/---
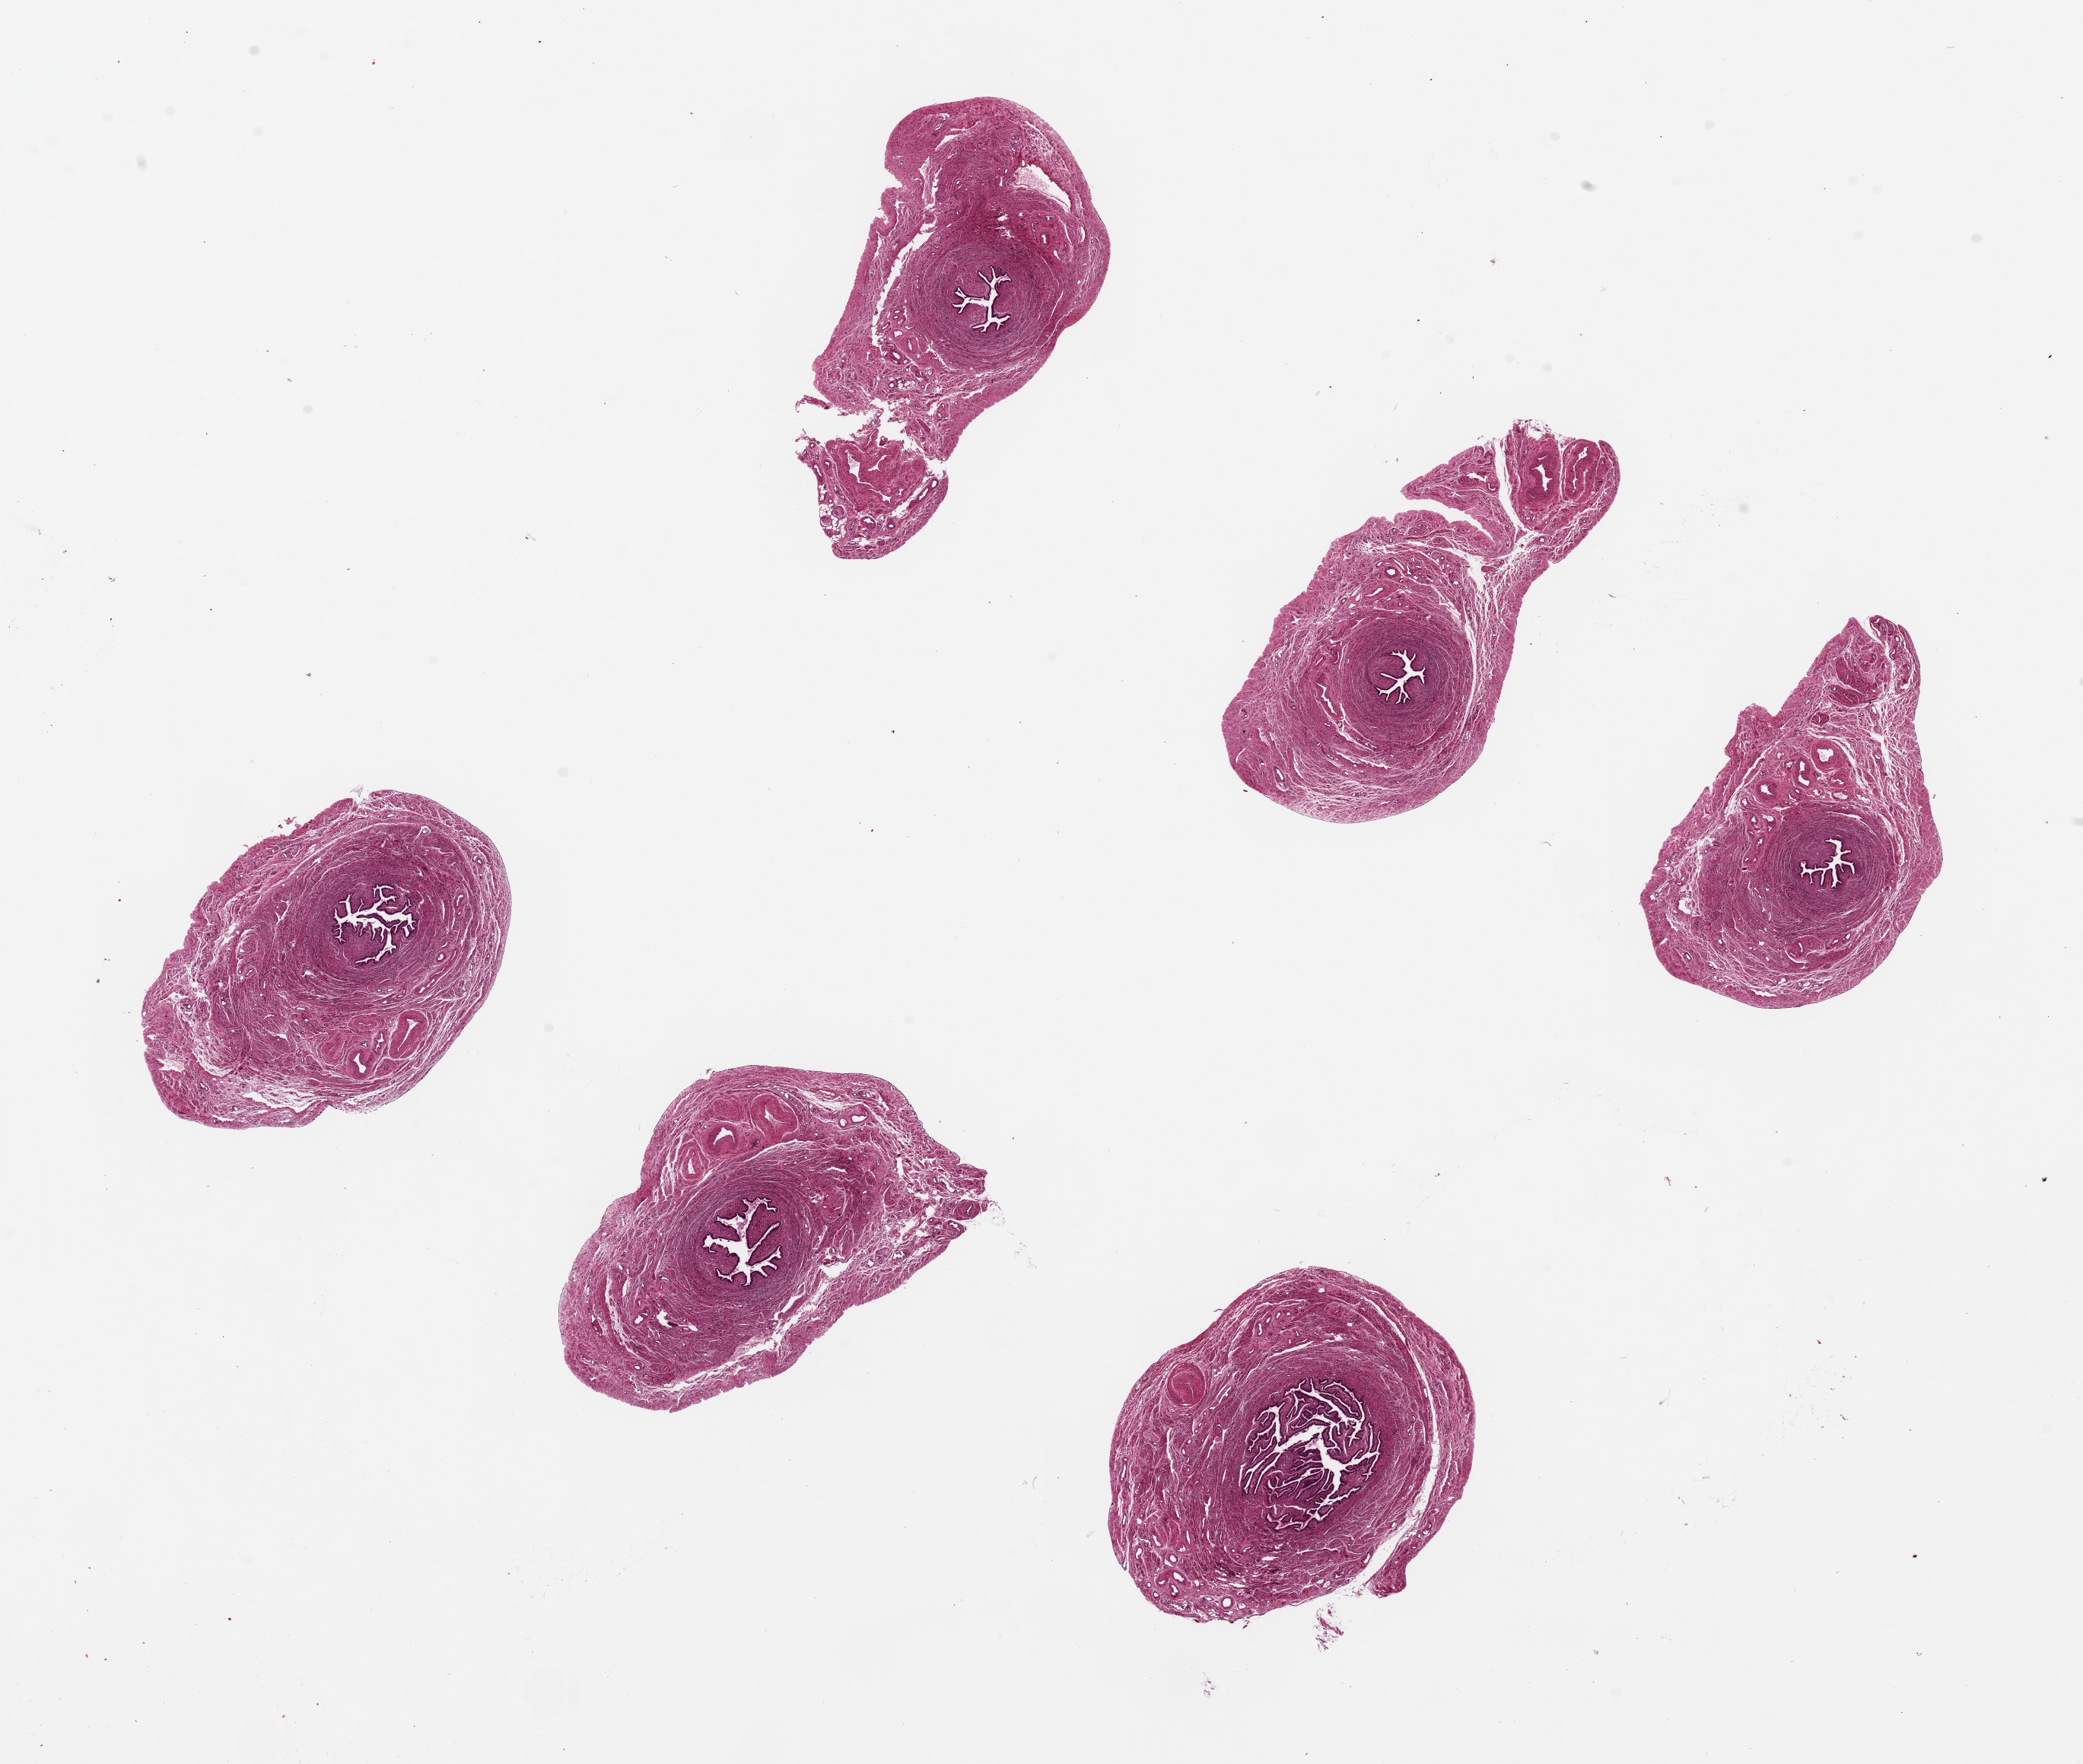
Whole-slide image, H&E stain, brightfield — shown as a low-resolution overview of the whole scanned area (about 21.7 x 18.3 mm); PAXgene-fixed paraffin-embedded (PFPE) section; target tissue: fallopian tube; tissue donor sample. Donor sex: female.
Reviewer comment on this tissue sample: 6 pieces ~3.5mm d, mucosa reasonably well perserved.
\---
/---
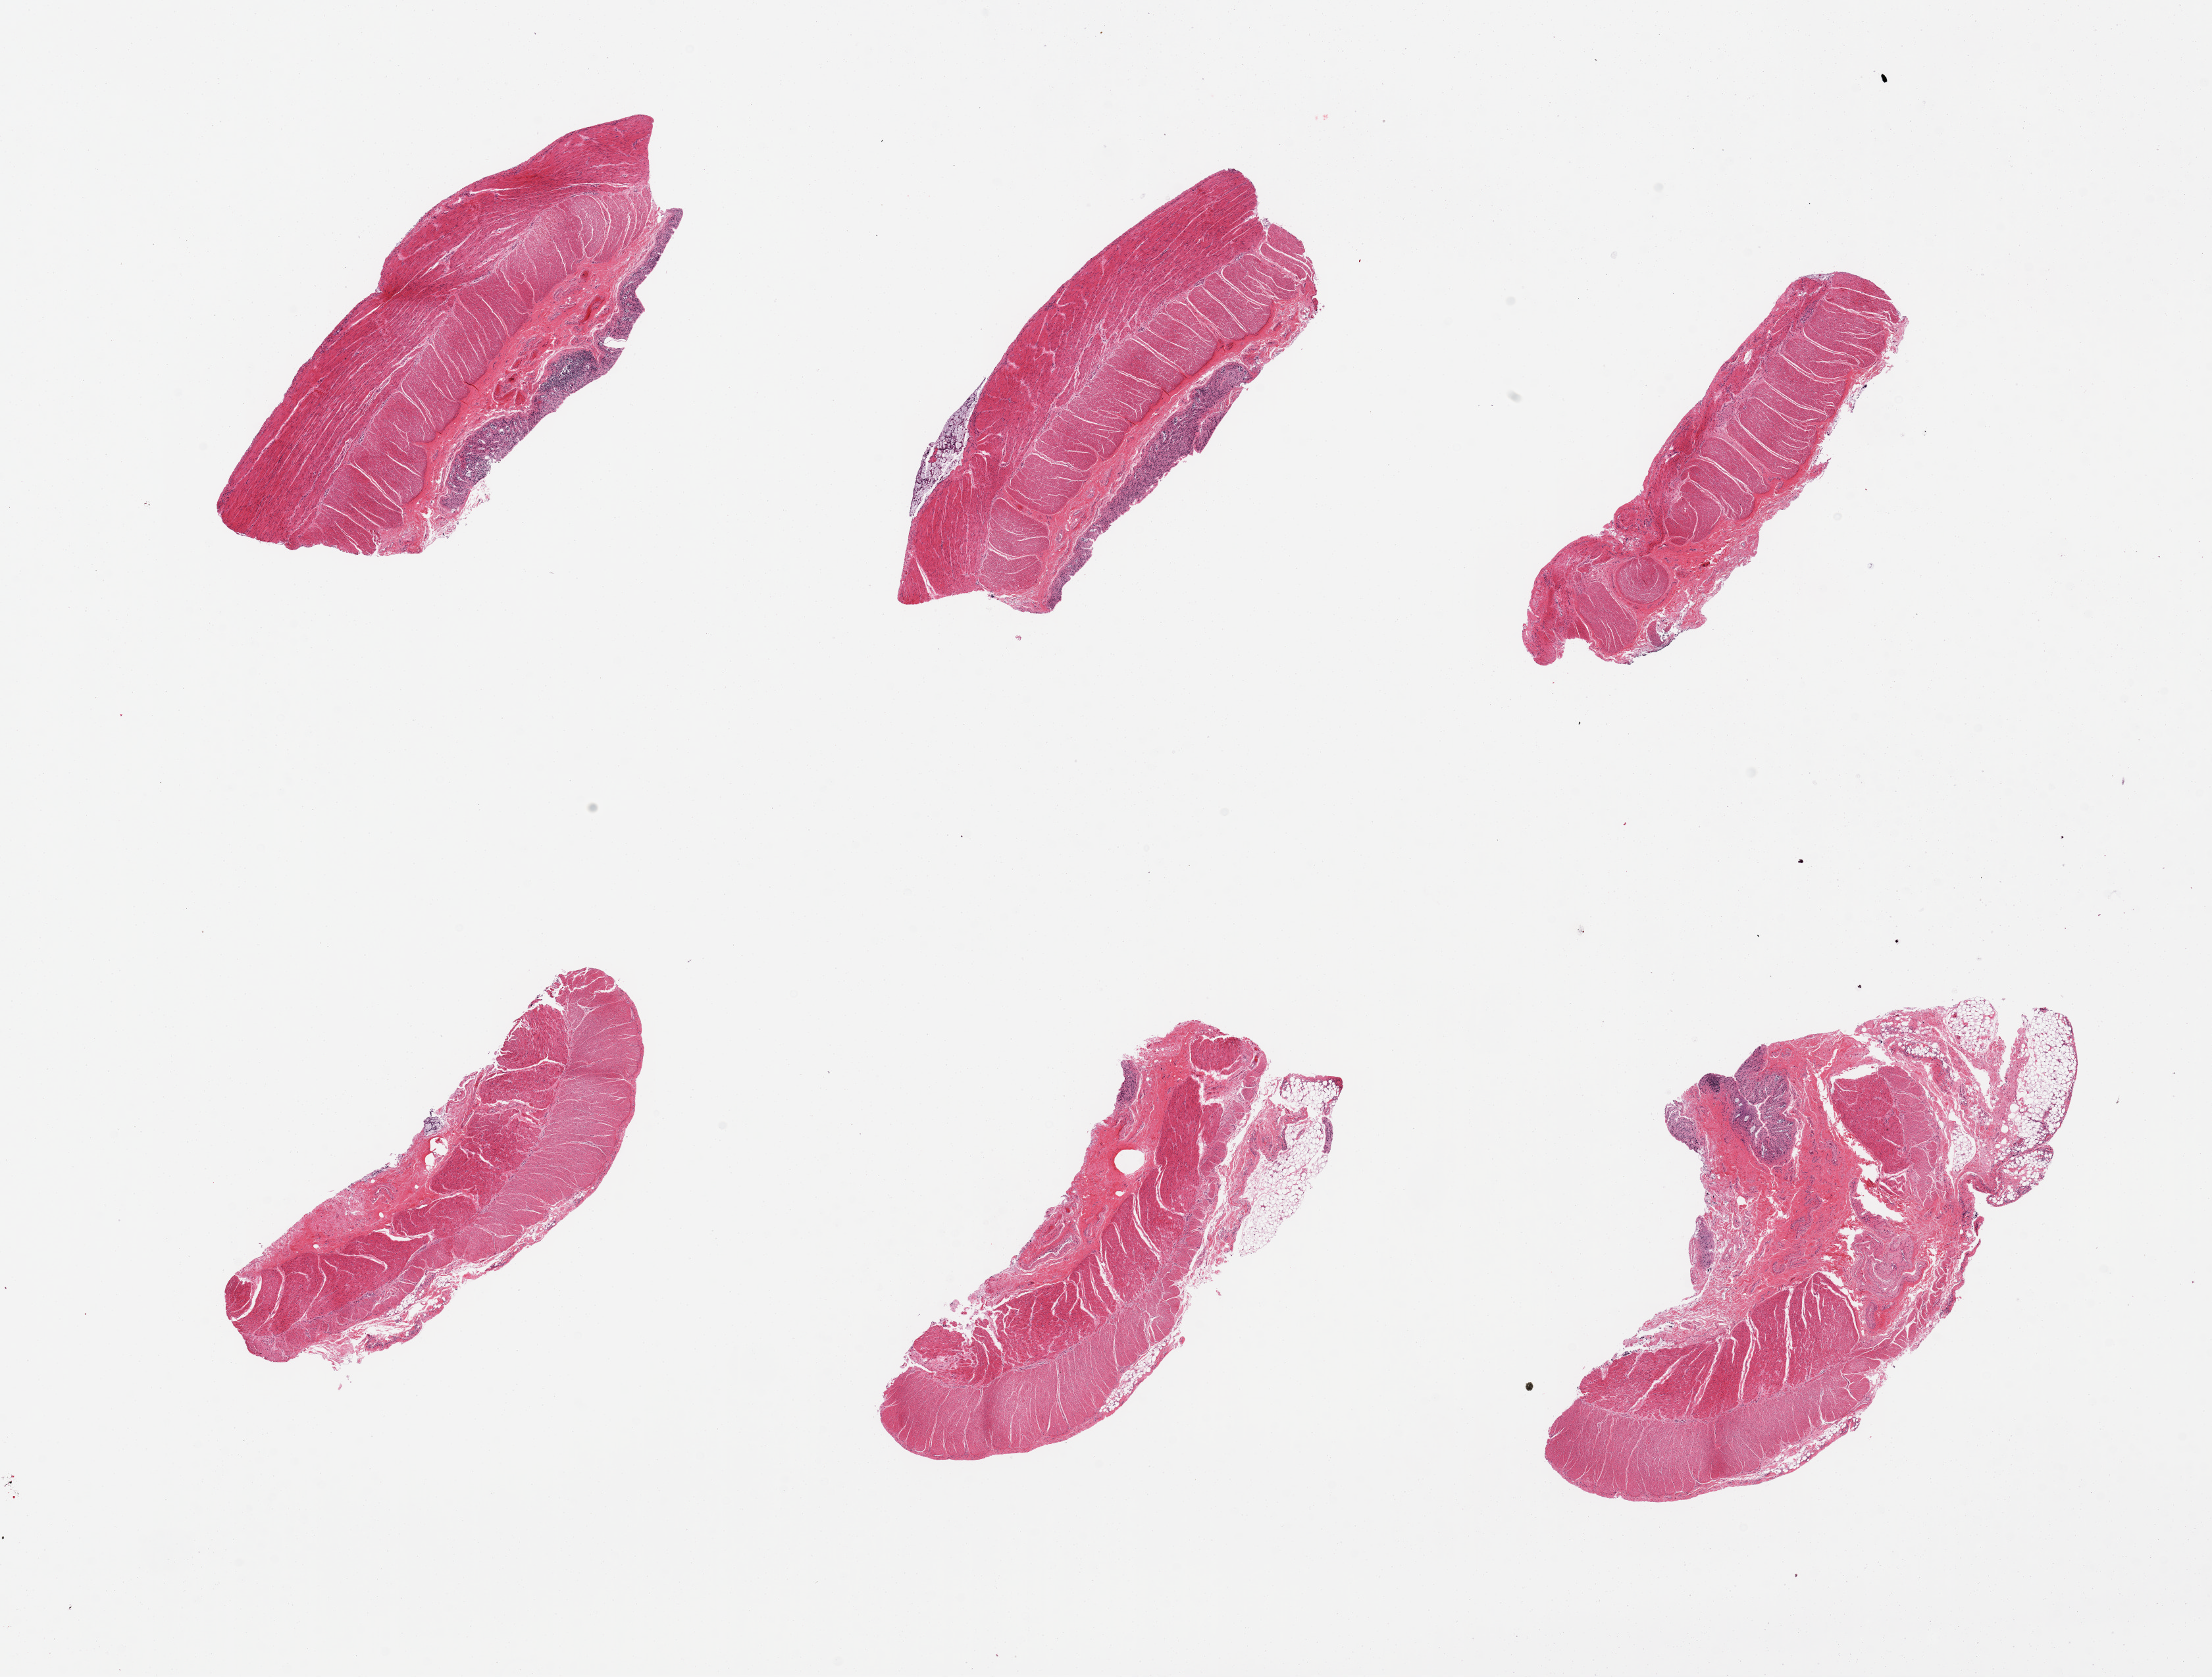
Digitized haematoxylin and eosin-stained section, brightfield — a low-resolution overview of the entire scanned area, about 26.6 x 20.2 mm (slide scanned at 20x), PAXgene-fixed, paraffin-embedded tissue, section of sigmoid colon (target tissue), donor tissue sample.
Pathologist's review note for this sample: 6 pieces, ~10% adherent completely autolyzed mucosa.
\---
- **TASK REQUIREMENTS**
Above this instruction are the records; retype exactly the lines from the one containing "Whole-slide image, H&E" up to and including the one containing "Reviewer comment on".

- **EXERCISE OUTPUT**
Whole-slide image, H&E stain, brightfield — shown as a low-resolution overview of the whole scanned area (about 21.7 x 18.3 mm); PAXgene-fixed paraffin-embedded (PFPE) section; target tissue: fallopian tube; tissue donor sample. Donor sex: female.
Reviewer comment on this tissue sample: 6 pieces ~3.5mm d, mucosa reasonably well perserved.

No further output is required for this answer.